DOES A TOWN START?
First, there's a house where people live. Then another house . . . and another . . . and another . . . Finally, there are so many that someone builds a store. And now the people can buy things without having to bring them in from far away.
But that's not always how a town starts. Sometimes the store comes first. This is a story about one that did. It's a story that starts with the words "Once upon a time. . ." But It is a true story. A story that has happened in many places all over the world.
Once upon a time some men in a boat came up river to explore wild country. The men were traders. They wanted to trade or sell things to the people in the wild country and buy things from them. The people who lived there could have been almost anybody, but these were Native Americans.
Day and night, day and night, the men in the boat kept moving up the river. Finally, they came to a place where another big river emptied into their river.
"Look," the leader said, "here where the two rivers meet is a good place to build our store. Plenty of trees that we can cut down to make our buildings. Land's high enough that we can fight off any enemies that attack. And the Native Americans can come to us from both rivers to sell things to us and to buy what we have to sell to them."
The men landed and cut down trees and built a log store, or trading post. They built some log houses to live in. And they built a strong fence around everything so that they would be safer if Native Americans attacked.
Some traders cheated the Native Americans. This made the Native Americans so angry that they sometimes attacked the traders with bows and arrows and tried to make them go away.
But let's say these traders didn't cheat the Native Americans. So the Native Americans brought valuable furs to the trading post and traded them for guns and bullets, animal traps, and blankets and food. The men at the trading post sent the furs down-river to the big cities by the ocean and brought back more and more things to trade with the Native Americans for more and more furs--fox, coon, squirrel, skunk, bear, and especially beaver.
One day a man came and built a mill by the river to grind wheat and corn. Now the people who lived there could have fresh flour and cornmeal.
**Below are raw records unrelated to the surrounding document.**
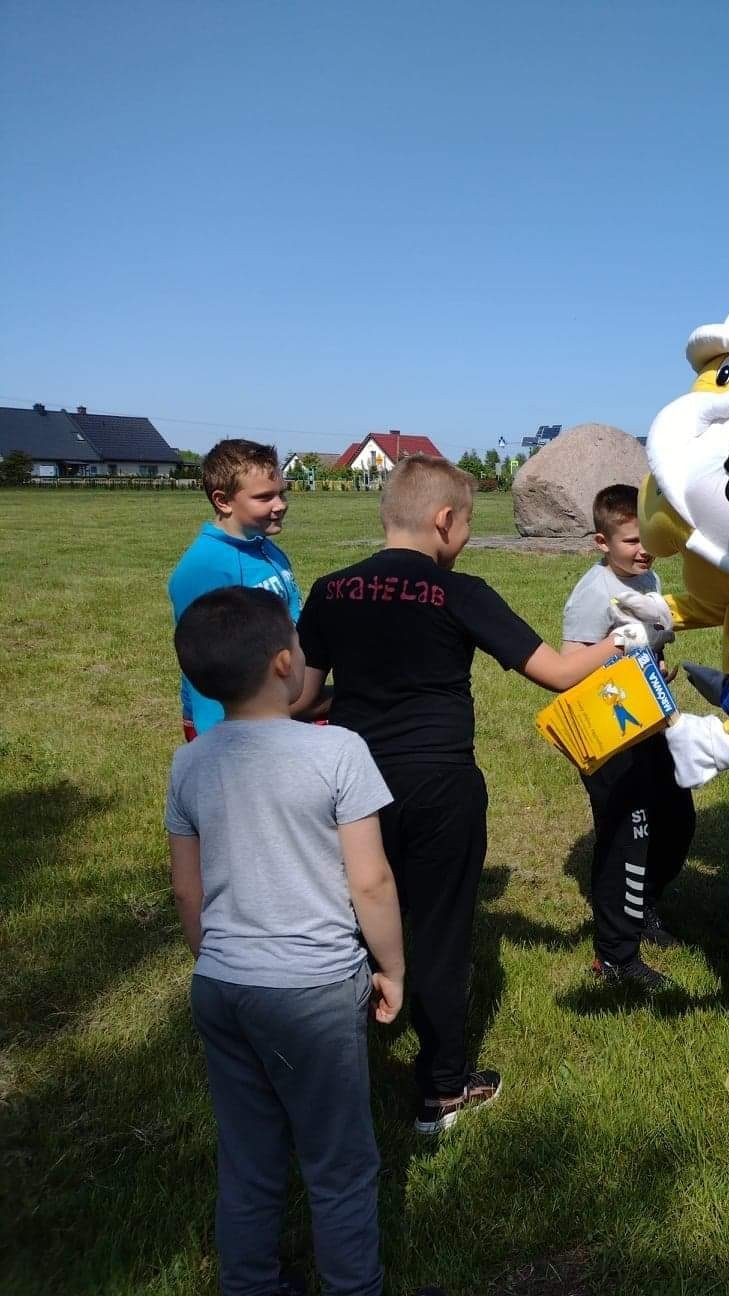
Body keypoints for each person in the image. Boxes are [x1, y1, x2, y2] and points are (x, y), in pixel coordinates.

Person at [293, 455, 651, 1135]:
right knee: (440, 932)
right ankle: (443, 1090)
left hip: (348, 786)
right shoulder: (459, 591)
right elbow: (555, 672)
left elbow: (303, 699)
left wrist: (365, 692)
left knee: (352, 925)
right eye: (467, 523)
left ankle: (333, 1073)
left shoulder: (331, 589)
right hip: (439, 785)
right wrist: (618, 641)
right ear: (444, 521)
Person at [166, 586, 404, 1296]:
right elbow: (371, 882)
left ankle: (249, 1285)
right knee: (339, 1163)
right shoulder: (339, 750)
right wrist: (392, 968)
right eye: (300, 644)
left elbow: (186, 892)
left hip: (221, 984)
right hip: (314, 988)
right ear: (283, 663)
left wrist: (215, 957)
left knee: (248, 1157)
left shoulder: (190, 763)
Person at [560, 484, 694, 988]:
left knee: (677, 820)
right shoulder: (594, 593)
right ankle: (615, 957)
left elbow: (651, 645)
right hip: (609, 734)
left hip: (651, 722)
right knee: (627, 836)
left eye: (647, 540)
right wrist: (621, 667)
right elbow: (570, 667)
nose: (643, 550)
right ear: (602, 542)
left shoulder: (648, 576)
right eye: (631, 541)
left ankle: (642, 906)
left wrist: (656, 669)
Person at [167, 439, 301, 740]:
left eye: (281, 493)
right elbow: (209, 659)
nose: (280, 505)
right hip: (233, 728)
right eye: (264, 497)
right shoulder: (204, 568)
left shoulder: (266, 549)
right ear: (223, 501)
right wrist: (224, 742)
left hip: (273, 705)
Another man came who knew how to make leather from animal skins, and shoes for people and harnesses for horses. Another man came who knew how to fix broken guns and even make new ones. He also knew how to put iron shoes on horses. Someone else came who knew how to weave cloth and make clothes for people. And all the time, more people were coming and cutting down trees and starting gardens and farms.
Finally, there were enough people there at the place where the rivers met that they built a school, a church, and a post office . . . and later a man built a bank.
More and more boats were traveling on the river now; even steamboats. Finally, a road was built through the woods all the way from the ocean to that town where the rivers met. Now big wagons came rolling, loaded with things for people to buy, and loaded with people who wanted to stay and live in that new country, which wasn't so wild anymore.
Railroad tracks were built and travelers started coming to the town where the rivers met. This made it easy for settlers to receive supplies and to travel.
The place was picked too, because the soil was so good for growing crops. The Cache La Poudre nearby would furnish irrigation water. Logs for making lumber could be floated down from the mountains.
The town is still there today, only now it is full of automobiles and buildings. The town is called Greeley.